The group agreed that the interface was working really well as of that morning: search and trend were really quite fast and some of the previous glitches are now working fantastically. Someone from Denmark had been looking at performance on Solr large scale indexes and has worked two days on the project and had provided suggestions for reducing search time.

After the January bursary meeting the BL had checked through the remaining problems and had prioritised the problem of CSV output of sets not working.

3.2 OII

The green light on the book is expected imminently and OII will concentrate on the book once approved. Various OII researchers are working on chapters.

3.3 IHR

A few queries about the case studies have been received and a draft from one researcher already. A meeting with another researcher had been arranged. The group agreed that it had been a good idea to send citation guidance: some people had not realised you need to cite screenshots.

4 Budgets

Because of the constraints of the funding allocation all invoices needed to be processed by the end of March.

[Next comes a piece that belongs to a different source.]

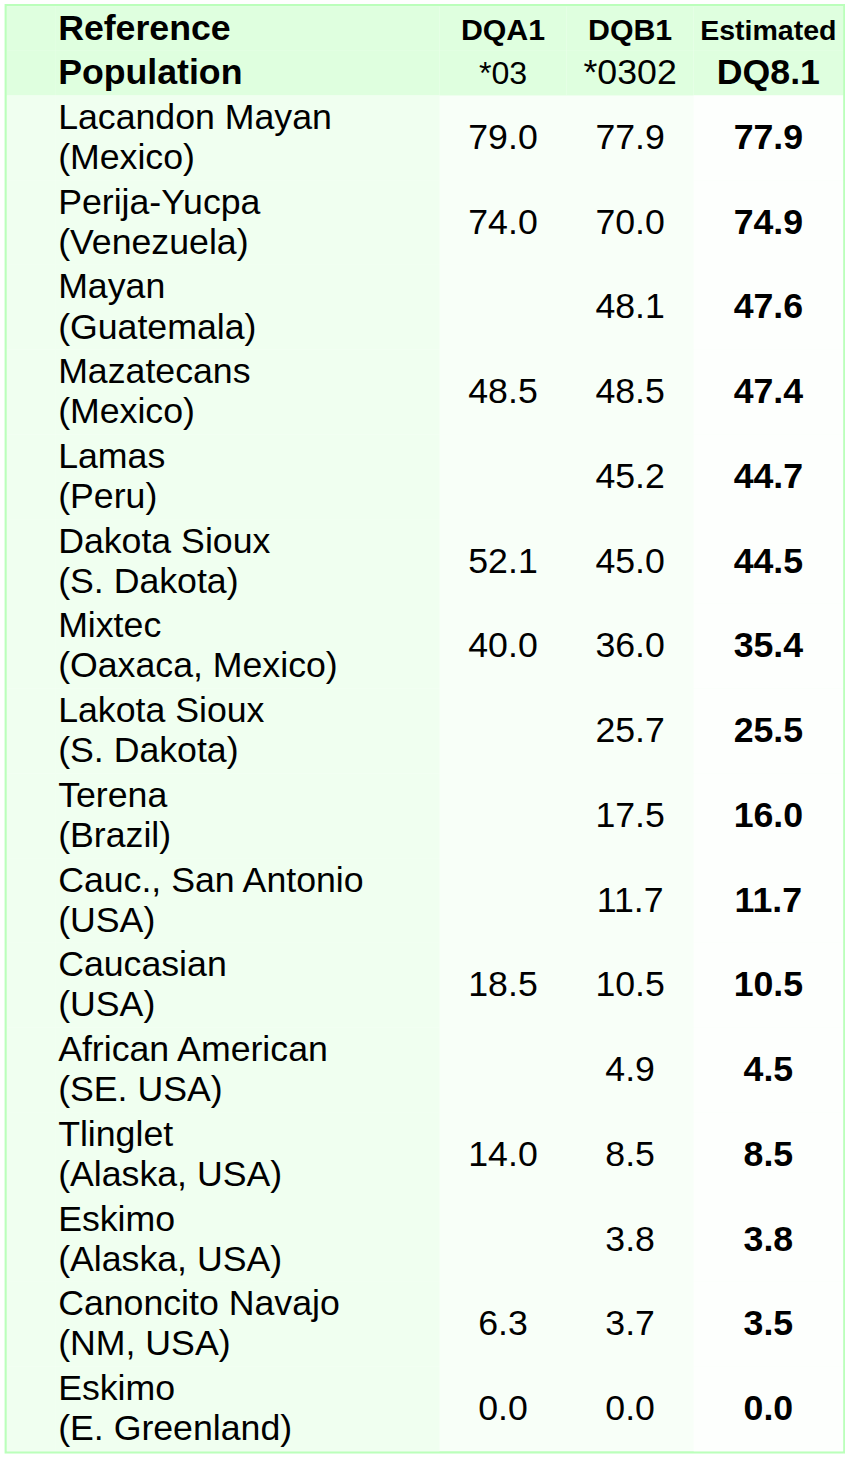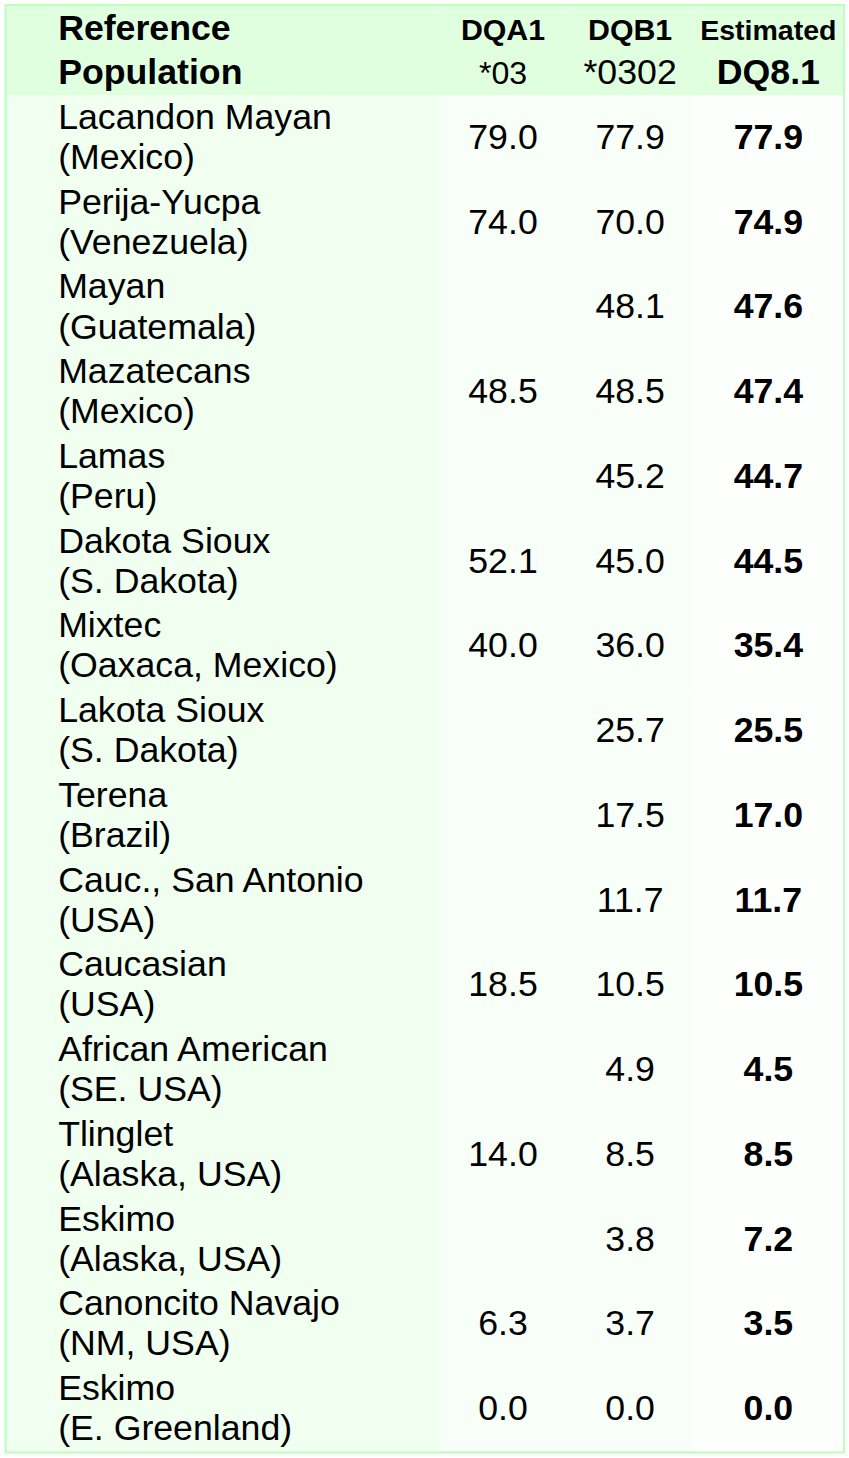Terena (Brazil) | Estimated: 16.0 -> 17.0
Eskimo (Alaska, USA) | Estimated: 3.8 -> 7.2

This includes travel for the Stanford conference in April, which is unfortunate.

The group discussed sources of funding for the Open Access fee of £5,000. This cannot be paid for from the project budget.

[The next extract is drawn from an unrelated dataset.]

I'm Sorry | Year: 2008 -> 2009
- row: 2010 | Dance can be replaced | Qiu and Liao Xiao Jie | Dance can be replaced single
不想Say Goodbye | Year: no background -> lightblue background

5 Communication and publicity

The project’s panel at the IIPC in Stanford has been accepted. Various project members will take part.

Various papers will be accepted with the June conference in Aarhus. Various people have had problems logging in to the Aarhus system.

The session at the Oxford Digital Humanities Summer school has been accepted; the workshops have been approved but nothing much has been heard since then, in terms of details.

The project will be mentioned in a paper at UCL digital humanities seminar next week and at a talk as part of a digital panel at the Senate House History open day, aimed at postgraduates and early-career researchers.

There is an article in the New Yorker this week, which mentions the project and quotes Gareth Millward.

The project was discussed at the Association of Social Science Librarians at Senate House and at a talk at the Houses of Parliament. There will soon be an Oxford-wide seminar on web archiving; the project will be mentioned frequently.

The project will be mentioned in a paper at the ICWSM conference in Oxford in May, on religion and social media.

6 The videos: final sign-off

The first video has been put on YouTube. The team approved putting the second and final video on YouTube as well.

7 Online learning materials

The group agreed that a number of learning materials have been developed as part of the project: the bibliography, films, slides, case studies and blog posts. It would be good to make this a structured module later but there is no time within the current project.

8 The book

One more review is awaited but have had two very positive ones. Both reviewers said that the book is rather UK-centric and all centred on rich countries in the global north. Unfortunately there appears to be little going on elsewhere. There is one chapter about Islamic sites from an American perspective, but even that is not very non-western. There are French, Danish and US chapters, but then the proposal does give flexibility to address the gap. The group agreed that that gap can be addressed in the introduction but that all would continue to look out for any non-western web archiving activities.

Josh Cowls will distil the findings of the bursary holders’ reports into an overarching chapter. He will liaise with the individual researchers about how he does this and the use he makes of their research.

9 Future funding applications or other plans

The group discussed an AHRC Networks application, a Horizon 2020 application coordinated by RESAW and the possibility of a Leverhulme application.

10 Any other business

The group decided to try to reconvene the big data ethics panel that was held at the December conference. The IHR’s Digital History seminar was mooted as a forum for this.